TEXT PASSAGE ->
________________
The PyConlineAU 2020 "Rube Codeberg" competition came out on the Sunday "audience participation" day, when Lilly Ryan challenged attendees to "unnecessarily elaborately" engineer a piece of Python code which:

was written in Python 3, up to 200 lines
ran successful to print out "Hello World!" somehow
used the Beautiful Soup Python library
was "understandable/easy to parse by humans", and yet ridiculously over engineered a la Rube Goldberg machines.

I did not end up writing something on the conference Sunday, as there were many other things to do that day, but since I had a great idea for what I "should have written", the following weekend I sat down for a few hours and actually implemented my solution, in Python 3.

In addition to the conference rules, I also:

wanted the text "Hello World!" to not appear anywhere in the program; and
wanted to use the (at the time not built into Python) Python switch/case implementation I had been fiddling with during PyConlineAU 2020, inspired by the talk and blog post by Christopher Neugebauer.
________________
MATERIAL PROVIDED ->
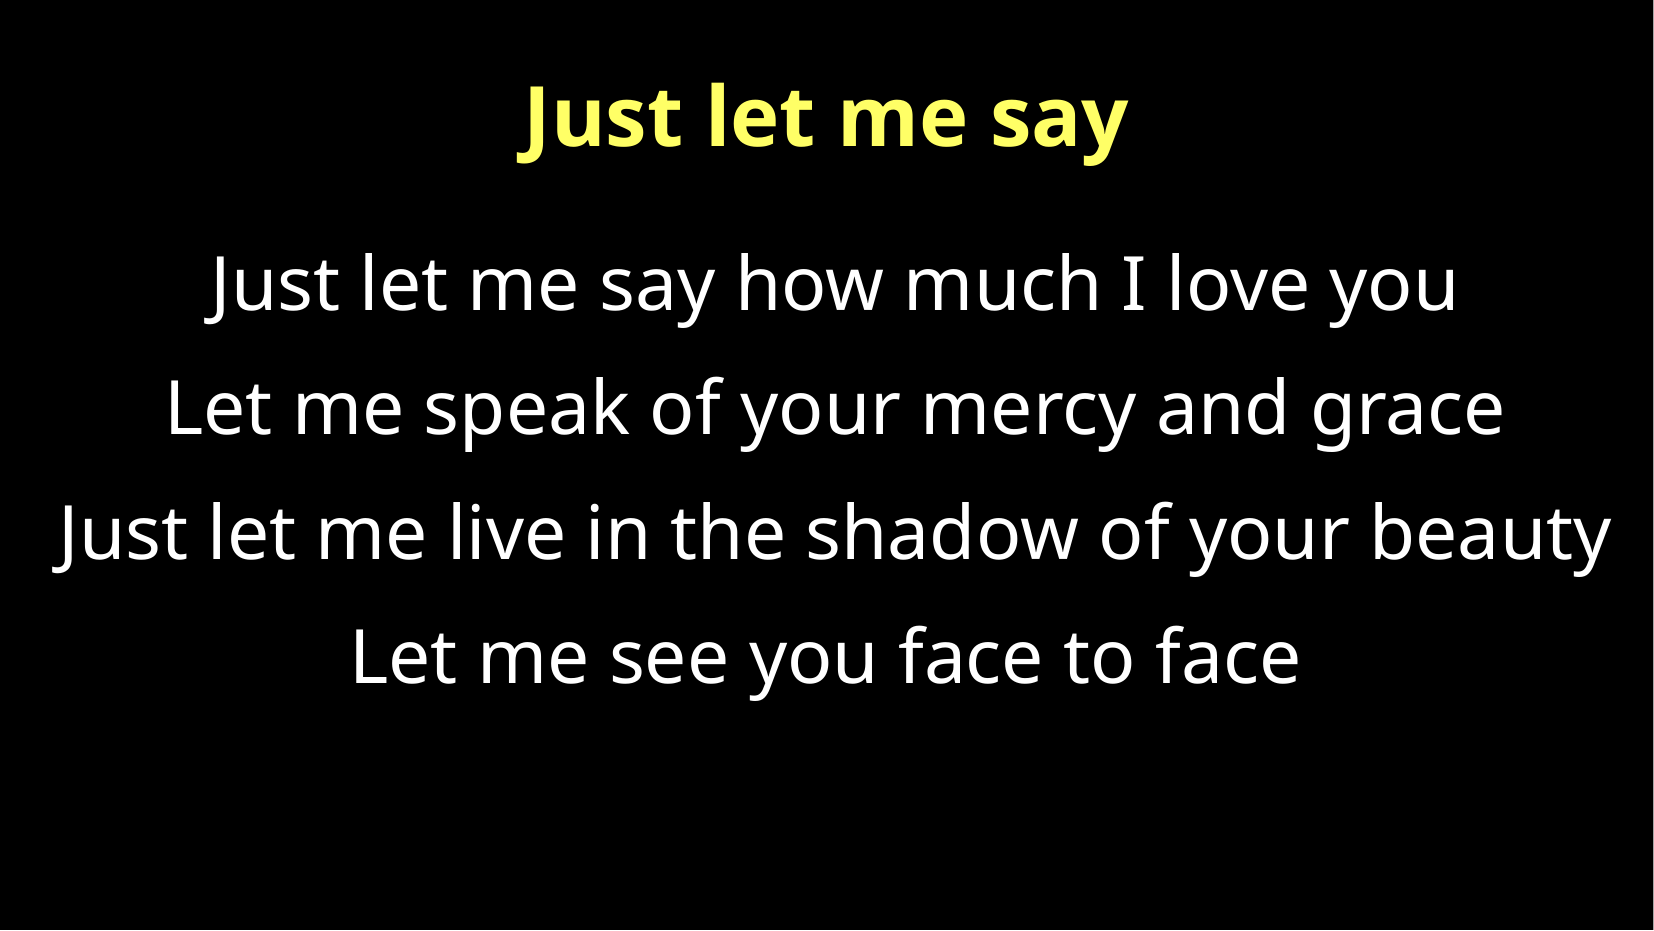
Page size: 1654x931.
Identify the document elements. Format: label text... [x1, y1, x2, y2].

title Just let me say [0, 37, 1654, 193]
list Just let me say how much I love you Let me speak of your mercy and grace Just let me live in the shadow of your beauty Let me see you face to face [0, 230, 1654, 895]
________________
WHAT IS EXPECTED -> From the passage about the PyConlineAU 2020 "Rube Codeberg" competition, list every requirement the competition set for the Python code, leaving out the extra rules the writer added.

SOLUTION TO THE PROBLEM ->
- Written in Python 3, up to 200 lines
- Ran successfully to print out "Hello World!" somehow
- Used the Beautiful Soup Python library
- Was "understandable/easy to parse by humans", yet ridiculously over-engineered in the manner of Rube Goldberg machines